##### AUSGANGSTEXT

Dorfkirche Duckow

Die Kirche ist ein turmloser Feldsteinquaderbau aus dem 13. Jahrhundert. Das reich profilierte Stufenportal der Laienpforte auf der Südseite sowie die Fenster auf Ost-, Nord- und Südseite sind in Backstein gefasst, z.T. in gemauerten Blendnischen, vermutlich neugotisch verändert. Die Ostwand zeigt deutliche Spuren eines ursprünglich vorhandenen eingezogenen Chores. Die Wandecken zeigen eine saubere Quaderschichtung über geschrägtem Sockel, dagegen wirkt die innere Wand aus Mischmauerwerk wie geflickt. Das dreibahnige Ostfenster mit Scheitelokulus wurde ebenfalls neugotisch erneuert. Der Ostgiebel ist in Fachwerk errichtet.

##########
##### BEREITGESTELLTE EINTRÄGE

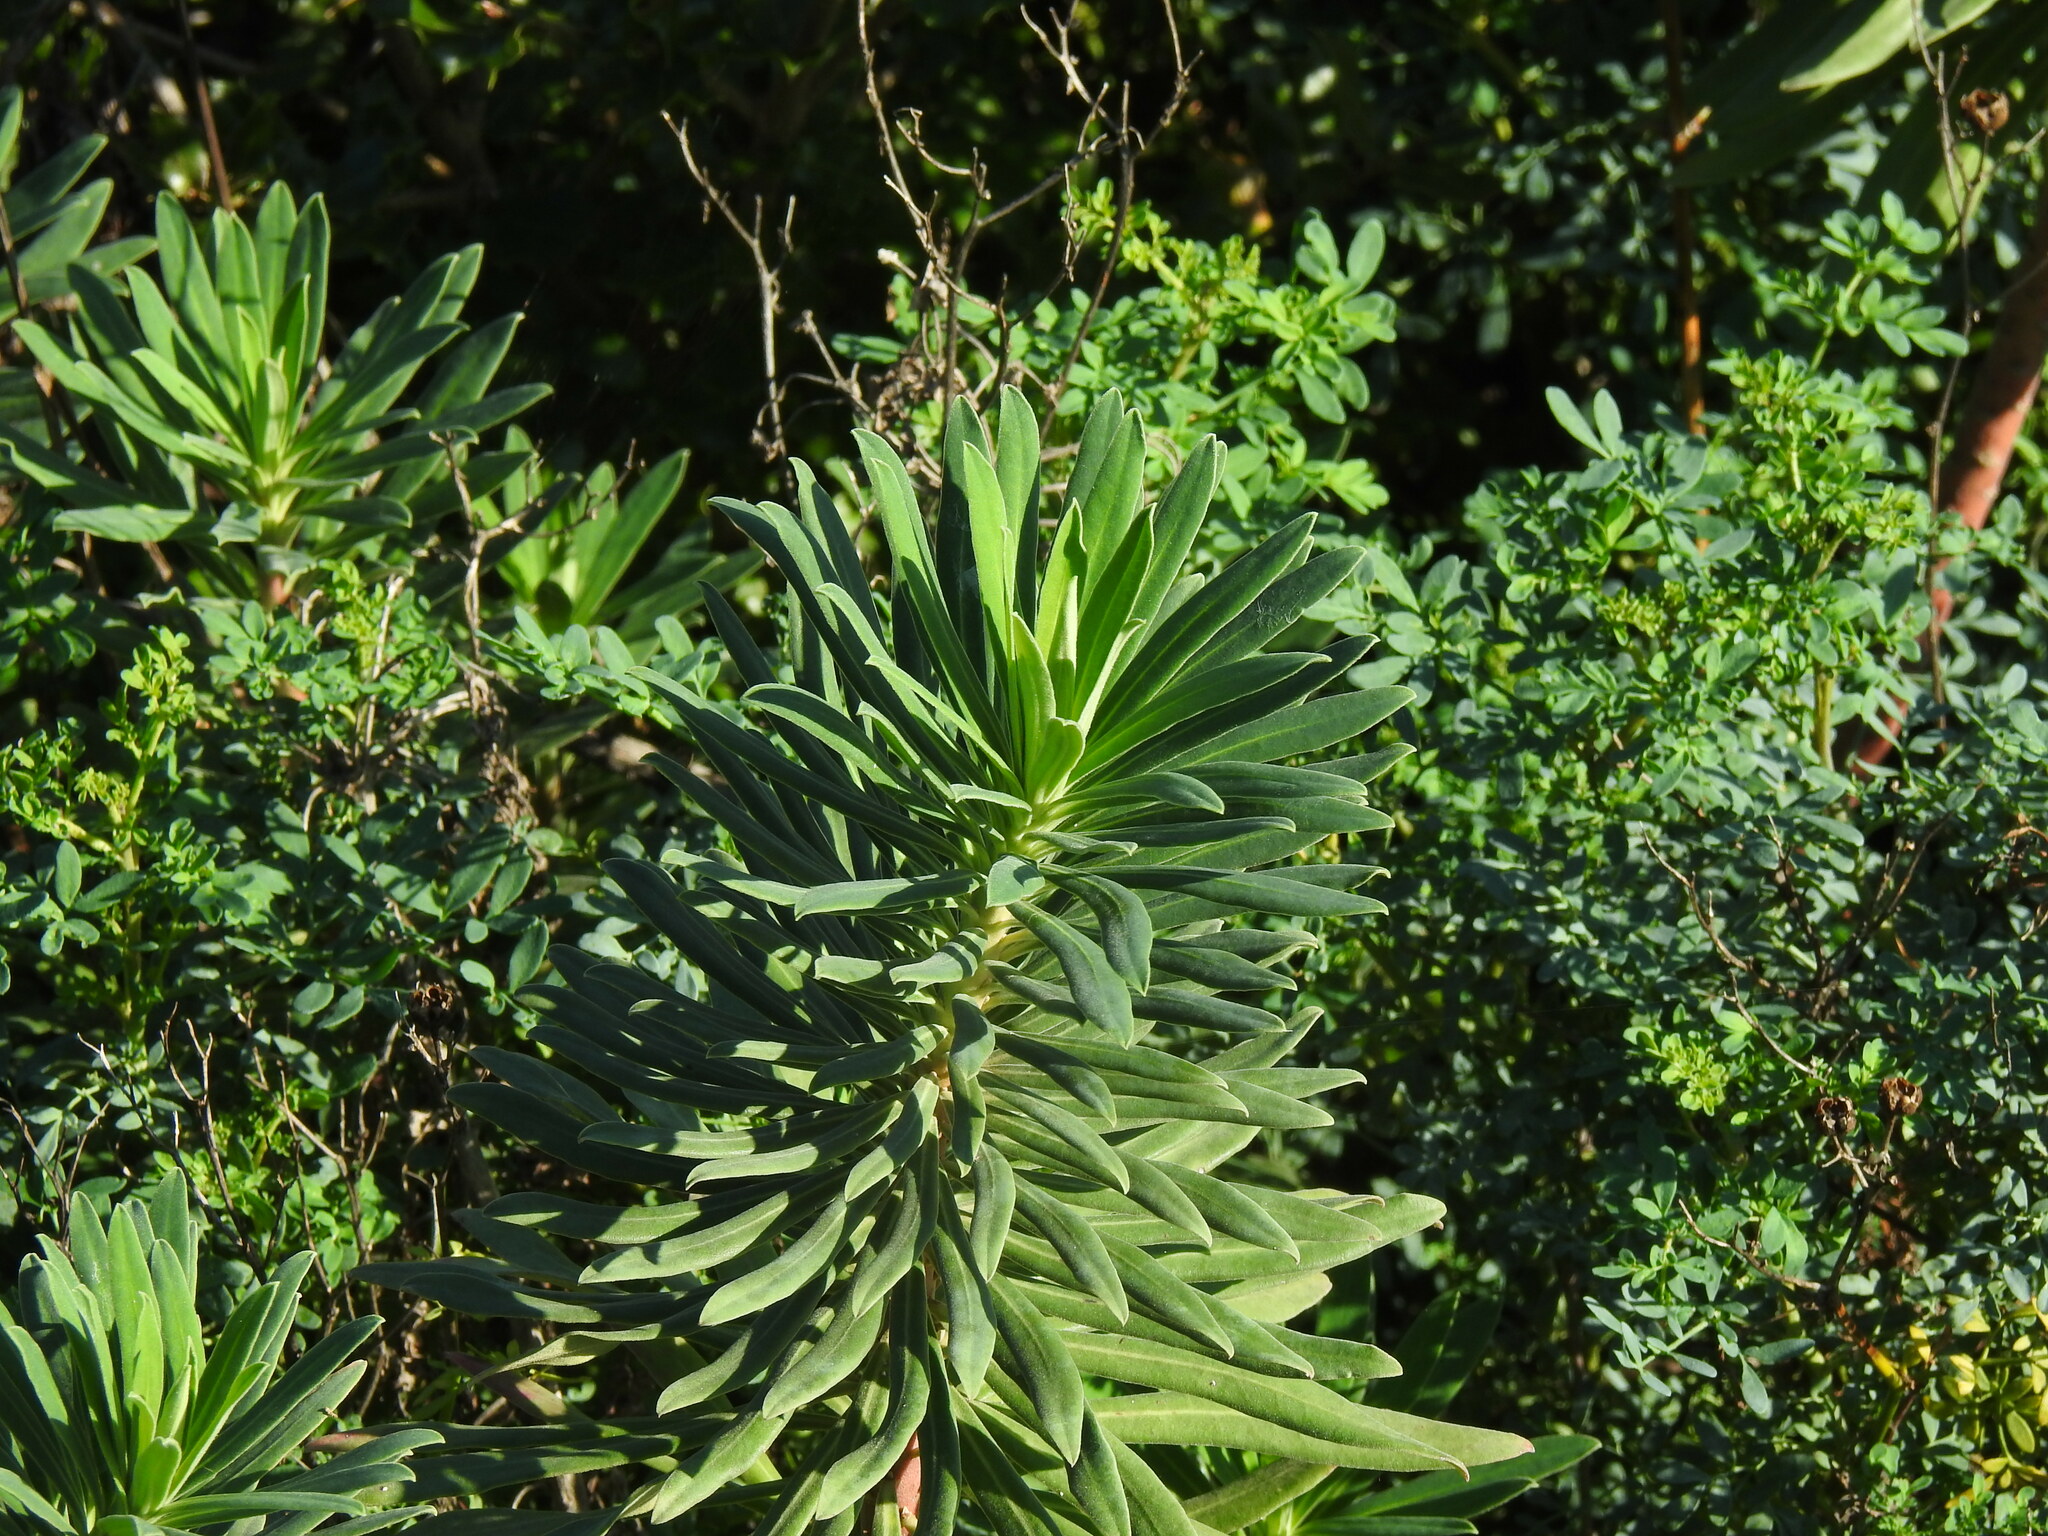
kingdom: Plantae
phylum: Tracheophyta
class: Magnoliopsida
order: Malpighiales
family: Euphorbiaceae
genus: Euphorbia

##########

**ARBEITSAUFTRÄGE**
a) Schreiben Sie aus dem Text über die Dorfkirche Duckow den Abschnitt ab, der bei "Die Kirche ist" beginnt und bei "in Fachwerk errichtet." endet.
b) In welcher Bauweise ist laut dem Text über die Dorfkirche Duckow der Ostgiebel errichtet?
c) Führen Sie den Text über die Dorfkirche Duckow im Anschluss an seinen letzten Satz weiter.

**ERGEBNISSE NACHEINANDER**
a)
Die Kirche ist ein turmloser Feldsteinquaderbau aus dem 13. Jahrhundert. Das reich profilierte Stufenportal der Laienpforte auf der Südseite sowie die Fenster auf Ost-, Nord- und Südseite sind in Backstein gefasst, z.T. in gemauerten Blendnischen, vermutlich neugotisch verändert. Die Ostwand zeigt deutliche Spuren eines ursprünglich vorhandenen eingezogenen Chores. Die Wandecken zeigen eine saubere Quaderschichtung über geschrägtem Sockel, dagegen wirkt die innere Wand aus Mischmauerwerk wie geflickt. Das dreibahnige Ostfenster mit Scheitelokulus wurde ebenfalls neugotisch erneuert. Der Ostgiebel ist in Fachwerk errichtet.

b) Der Ostgiebel ist in Fachwerk errichtet.

c)
Im freistehenden Glockenstuhl an der Nordostecke befinden sich zwei Glocken, 1931 von Hans Freiherr v. Maltzahn geschenkt, gegossen bei M&O Ohlsson in Lübeck; die kleine Glocke ist undatiert.
Der Kirchhof ist als Friedhof gestaltet und ist von einer Feldsteintrockenmauer umfasst. Friedhofsportale in Backstein gewähren Zutritt. Eine kleine Leichenhalle steht am südwestlichen Rand des Friedhofs. Im westlichen Friedhofsbereich befindet sich die Familiengrabstätte der Freiherren von Maltzahn auf Pinnow und Duckow.